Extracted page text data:
_ _ _ _ _ _ _

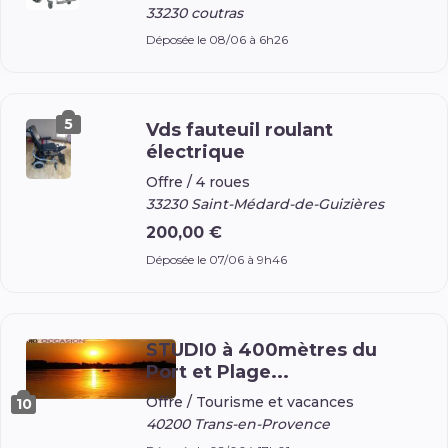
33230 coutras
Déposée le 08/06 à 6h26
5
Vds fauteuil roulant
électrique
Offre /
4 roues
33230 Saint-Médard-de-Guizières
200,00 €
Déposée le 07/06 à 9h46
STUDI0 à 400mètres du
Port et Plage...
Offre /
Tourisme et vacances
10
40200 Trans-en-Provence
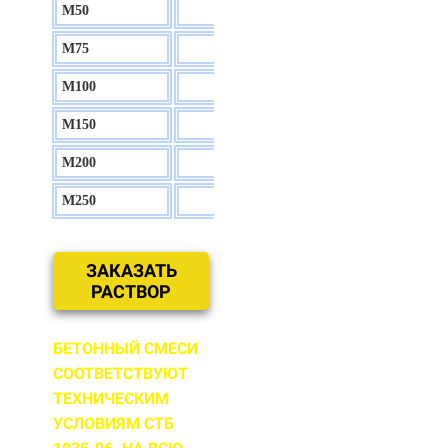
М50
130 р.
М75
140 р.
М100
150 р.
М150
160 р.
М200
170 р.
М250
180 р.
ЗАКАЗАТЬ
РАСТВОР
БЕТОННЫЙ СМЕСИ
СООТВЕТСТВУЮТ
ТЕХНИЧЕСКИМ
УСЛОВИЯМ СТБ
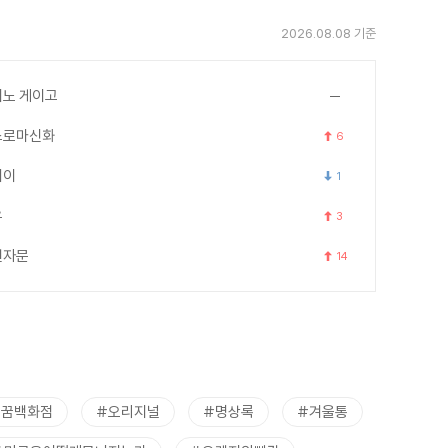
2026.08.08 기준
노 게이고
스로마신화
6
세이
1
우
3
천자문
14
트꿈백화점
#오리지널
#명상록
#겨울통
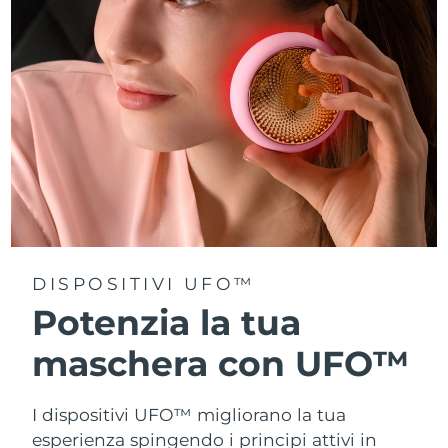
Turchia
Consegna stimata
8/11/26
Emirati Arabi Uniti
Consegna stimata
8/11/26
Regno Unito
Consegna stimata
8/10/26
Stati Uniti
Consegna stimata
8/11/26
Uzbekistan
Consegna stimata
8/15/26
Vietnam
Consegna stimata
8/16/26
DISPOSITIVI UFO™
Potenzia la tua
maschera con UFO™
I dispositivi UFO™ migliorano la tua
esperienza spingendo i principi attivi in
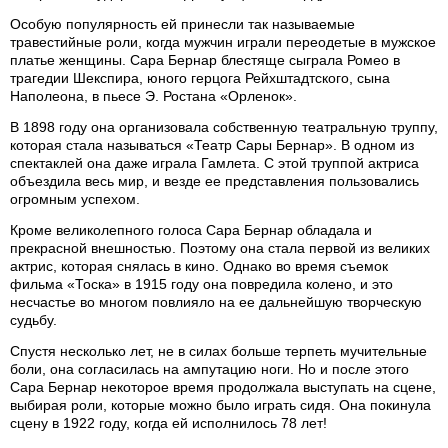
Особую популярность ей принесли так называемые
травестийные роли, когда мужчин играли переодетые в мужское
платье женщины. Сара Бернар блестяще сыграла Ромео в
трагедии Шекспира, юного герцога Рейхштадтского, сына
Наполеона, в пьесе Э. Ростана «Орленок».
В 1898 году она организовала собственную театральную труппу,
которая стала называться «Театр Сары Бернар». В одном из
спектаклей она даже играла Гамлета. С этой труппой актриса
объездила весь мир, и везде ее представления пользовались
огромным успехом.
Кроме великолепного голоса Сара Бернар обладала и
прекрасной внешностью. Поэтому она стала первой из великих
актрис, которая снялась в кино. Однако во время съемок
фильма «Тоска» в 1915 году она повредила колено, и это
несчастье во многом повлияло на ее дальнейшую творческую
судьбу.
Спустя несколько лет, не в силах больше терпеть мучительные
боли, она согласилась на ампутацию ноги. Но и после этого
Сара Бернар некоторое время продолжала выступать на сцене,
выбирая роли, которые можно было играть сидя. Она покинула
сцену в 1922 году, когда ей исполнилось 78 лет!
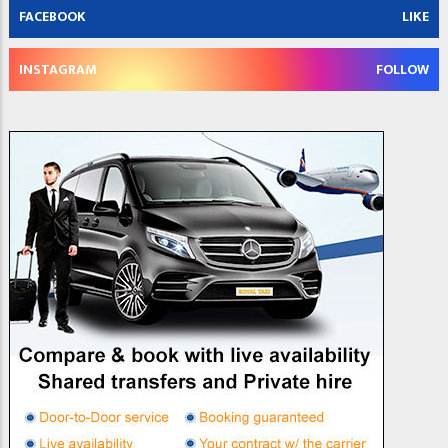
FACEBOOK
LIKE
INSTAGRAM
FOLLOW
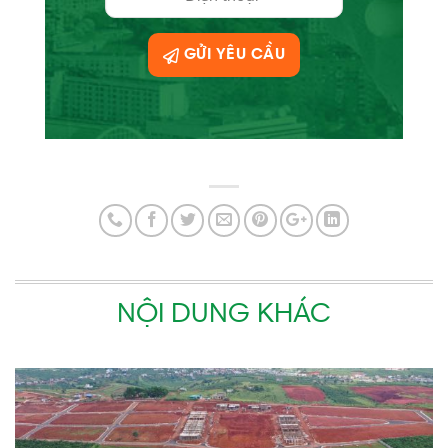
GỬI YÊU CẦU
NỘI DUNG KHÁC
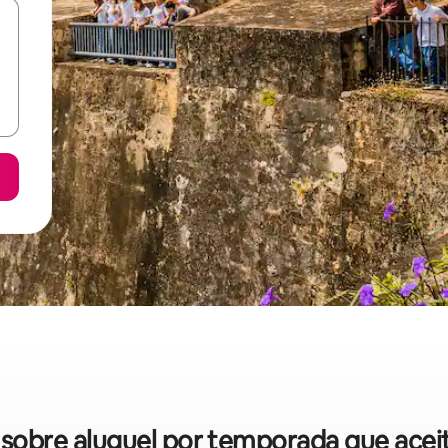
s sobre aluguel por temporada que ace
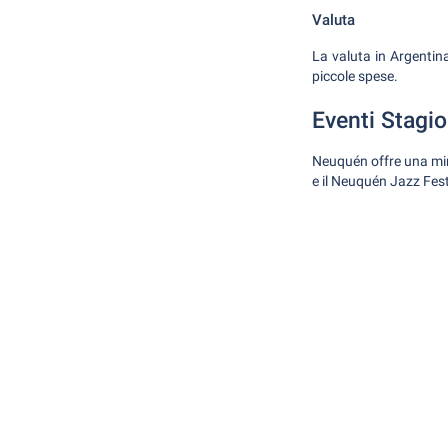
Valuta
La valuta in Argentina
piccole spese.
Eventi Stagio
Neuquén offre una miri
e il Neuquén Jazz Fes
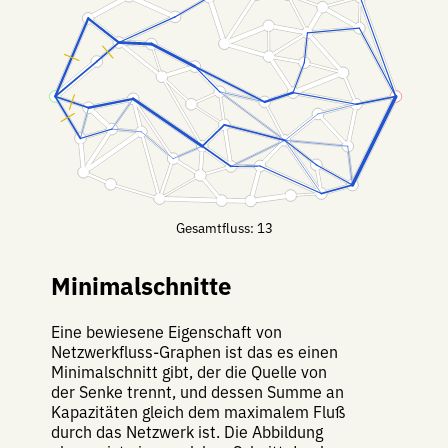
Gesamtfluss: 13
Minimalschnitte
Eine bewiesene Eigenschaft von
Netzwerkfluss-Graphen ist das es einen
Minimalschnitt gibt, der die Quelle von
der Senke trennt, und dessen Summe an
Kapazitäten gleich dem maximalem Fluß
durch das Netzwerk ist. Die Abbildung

_ _ _ _ _ _ _

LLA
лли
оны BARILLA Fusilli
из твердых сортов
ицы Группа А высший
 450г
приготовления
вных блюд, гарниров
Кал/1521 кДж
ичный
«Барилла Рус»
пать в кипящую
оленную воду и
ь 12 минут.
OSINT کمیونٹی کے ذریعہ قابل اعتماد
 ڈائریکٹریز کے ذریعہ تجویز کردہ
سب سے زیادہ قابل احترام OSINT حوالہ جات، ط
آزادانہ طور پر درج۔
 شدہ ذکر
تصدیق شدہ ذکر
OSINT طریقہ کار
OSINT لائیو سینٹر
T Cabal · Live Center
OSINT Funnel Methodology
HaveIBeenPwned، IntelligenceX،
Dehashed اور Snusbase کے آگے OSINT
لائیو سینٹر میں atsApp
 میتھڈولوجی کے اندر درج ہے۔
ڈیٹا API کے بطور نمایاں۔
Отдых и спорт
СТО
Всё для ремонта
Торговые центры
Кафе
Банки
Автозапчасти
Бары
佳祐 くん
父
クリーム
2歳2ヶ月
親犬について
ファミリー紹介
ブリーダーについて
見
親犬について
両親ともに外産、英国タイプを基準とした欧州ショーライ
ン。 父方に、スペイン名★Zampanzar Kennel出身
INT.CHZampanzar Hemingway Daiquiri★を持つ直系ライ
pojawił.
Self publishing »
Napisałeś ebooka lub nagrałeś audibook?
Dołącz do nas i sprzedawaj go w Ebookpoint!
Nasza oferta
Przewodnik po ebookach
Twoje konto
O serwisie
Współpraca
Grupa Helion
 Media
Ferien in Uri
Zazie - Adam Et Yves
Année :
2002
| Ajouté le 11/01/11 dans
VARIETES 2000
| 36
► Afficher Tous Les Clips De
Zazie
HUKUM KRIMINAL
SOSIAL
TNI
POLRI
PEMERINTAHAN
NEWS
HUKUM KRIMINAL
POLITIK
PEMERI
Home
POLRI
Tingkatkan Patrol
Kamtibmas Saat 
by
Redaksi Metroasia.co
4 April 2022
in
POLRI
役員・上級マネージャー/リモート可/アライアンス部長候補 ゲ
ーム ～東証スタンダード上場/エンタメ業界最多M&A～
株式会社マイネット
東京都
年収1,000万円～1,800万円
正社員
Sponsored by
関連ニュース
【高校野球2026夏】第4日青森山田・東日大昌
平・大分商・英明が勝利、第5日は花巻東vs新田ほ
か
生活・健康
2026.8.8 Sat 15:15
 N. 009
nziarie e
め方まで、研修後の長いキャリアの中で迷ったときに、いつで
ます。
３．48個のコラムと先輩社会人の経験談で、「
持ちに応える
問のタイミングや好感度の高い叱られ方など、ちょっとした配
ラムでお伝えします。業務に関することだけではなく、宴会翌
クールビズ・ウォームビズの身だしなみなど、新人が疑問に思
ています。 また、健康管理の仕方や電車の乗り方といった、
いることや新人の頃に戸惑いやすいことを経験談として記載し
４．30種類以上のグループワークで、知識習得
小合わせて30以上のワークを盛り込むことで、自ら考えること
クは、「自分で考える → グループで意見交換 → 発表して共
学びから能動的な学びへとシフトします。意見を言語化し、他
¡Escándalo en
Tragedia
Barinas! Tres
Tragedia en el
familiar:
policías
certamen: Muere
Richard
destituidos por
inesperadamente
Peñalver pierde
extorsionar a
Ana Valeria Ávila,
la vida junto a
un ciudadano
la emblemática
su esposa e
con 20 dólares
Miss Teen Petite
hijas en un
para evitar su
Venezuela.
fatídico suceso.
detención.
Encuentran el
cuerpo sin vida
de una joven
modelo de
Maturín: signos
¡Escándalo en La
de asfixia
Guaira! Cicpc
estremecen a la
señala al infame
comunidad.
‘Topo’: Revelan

_ _ _ _ _ _ _

Work item: Rewrite the lines beginning with the one containing "Особую популярность ей" and continuing through the one containing "durch das Netzwerk ist. Die Abbildung", substituting "большим успехом" for "огромным успехом" and keeping all other text the same. Leave the pictures out of your answer.

Response:
Особую популярность ей принесли так называемые
травестийные роли, когда мужчин играли переодетые в мужское
платье женщины. Сара Бернар блестяще сыграла Ромео в
трагедии Шекспира, юного герцога Рейхштадтского, сына
Наполеона, в пьесе Э. Ростана «Орленок».
В 1898 году она организовала собственную театральную труппу,
которая стала называться «Театр Сары Бернар». В одном из
спектаклей она даже играла Гамлета. С этой труппой актриса
объездила весь мир, и везде ее представления пользовались
большим успехом.
Кроме великолепного голоса Сара Бернар обладала и
прекрасной внешностью. Поэтому она стала первой из великих
актрис, которая снялась в кино. Однако во время съемок
фильма «Тоска» в 1915 году она повредила колено, и это
несчастье во многом повлияло на ее дальнейшую творческую
судьбу.
Спустя несколько лет, не в силах больше терпеть мучительные
боли, она согласилась на ампутацию ноги. Но и после этого
Сара Бернар некоторое время продолжала выступать на сцене,
выбирая роли, которые можно было играть сидя. Она покинула
сцену в 1922 году, когда ей исполнилось 78 лет!
FACEBOOK
LIKE
INSTAGRAM
FOLLOW
GỬI YÊU CẦU
NỘI DUNG KHÁC
s sobre aluguel por temporada que ace
Valuta
La valuta in Argentina
piccole spese.
Eventi Stagio
Neuquén offre una miri
e il Neuquén Jazz Fes
Gesamtfluss: 13
Minimalschnitte
Eine bewiesene Eigenschaft von
Netzwerkfluss-Graphen ist das es einen
Minimalschnitt gibt, der die Quelle von
der Senke trennt, und dessen Summe an
Kapazitäten gleich dem maximalem Fluß
durch das Netzwerk ist. Die Abbildung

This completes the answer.